Leptospirosis is an infectious disease caused by a particular type of bacteria called a spirochete. Leptospirosis can be transmitted by many animals such as rats, skunks, opossums, raccoons, foxes, and other vermin. It is transmitted though contact with infected soil or water. The soil or water is contaminated with the waste products of an infected animal. People contract the disease by either ingesting contaminated food or water or by broken skin and mucous membrane (eyes, nose, sinuses, mouth) contact with the contaminated water or soil.

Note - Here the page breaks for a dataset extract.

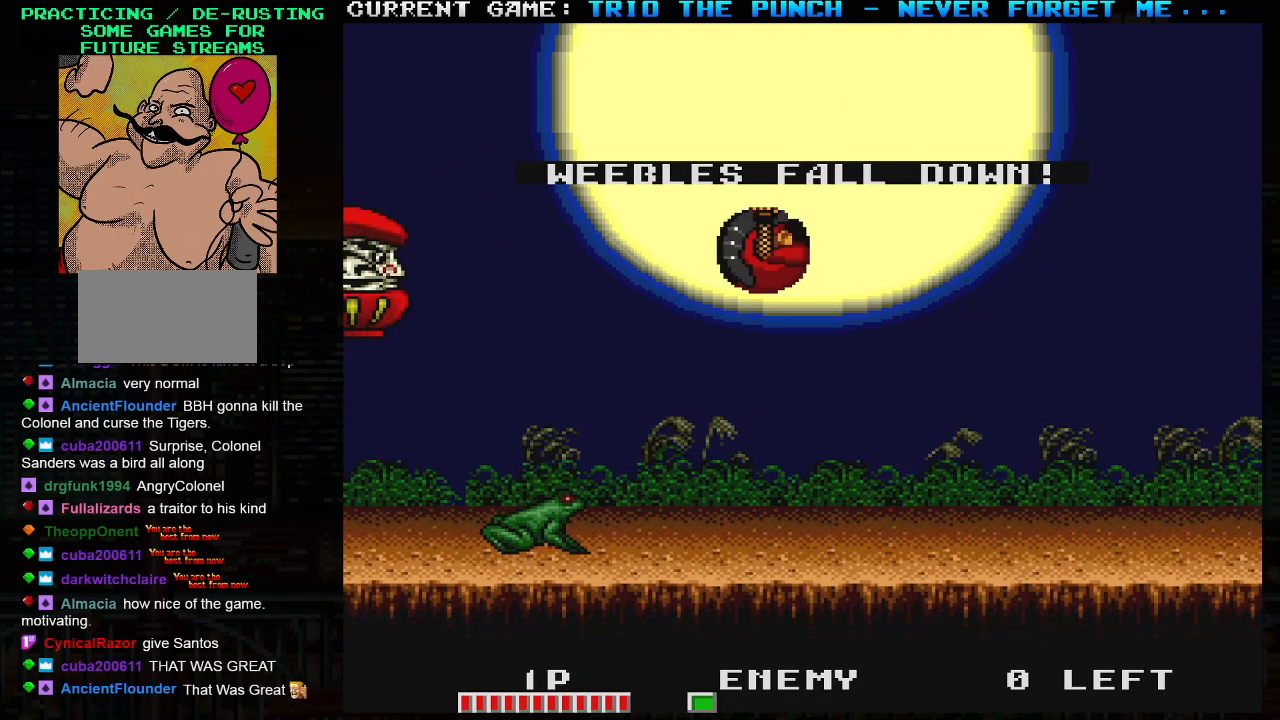
{"buttons": ["SQUARE"], "left_stick": "left", "events": [[17, "SQUARE", "up"], [100, "SQUARE", "down"], [150, "SQUARE", "up"], [233, "SQUARE", "down"], [267, "SQUARE", "up"], [350, "SQUARE", "down"], [383, "SQUARE", "up"], [483, "SQUARE", "down"]]}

Leptospirosis symptoms begin from two to 25 days after initial direct exposure to the urine or tissue of an infected animal, usually rats.

The illness typically progresses through two phases: The first phase is made up of nonspecific flulike symptoms and the second phase begins after a few days of feeling well. The initial symptoms recur with fever and aching with stiffness of the neck. Some patients develop serious inflammation of the nerves to the eyes, brain, spinal column, or other nerves. Right upper area abdominal pain may occur. Less common symptoms relate to disease of the liver, lungs, kidneys, and heart.

The treatment of leptospirosis involves high doses of antibiotics. Antibiotic treatment such as doxycycline or penicillin is most effective when initiated early in the course of the illness. Mortality rates for severe illness with leptospirosis can range from 5%-40%, depending on the severity of organ dysfunction and the patient's general health prior to infection. Most previously healthy patients will make a full recovery. Foreigners traveling to places where the disease is endemic is usually advised to take prophylaxis. They can take 200 mg of doxycyline per week by mouth starting before and during the time period of potential exposure.

Prevention is still they key. People are advised not to wade in flood waters or at least wear protective gears such as boots.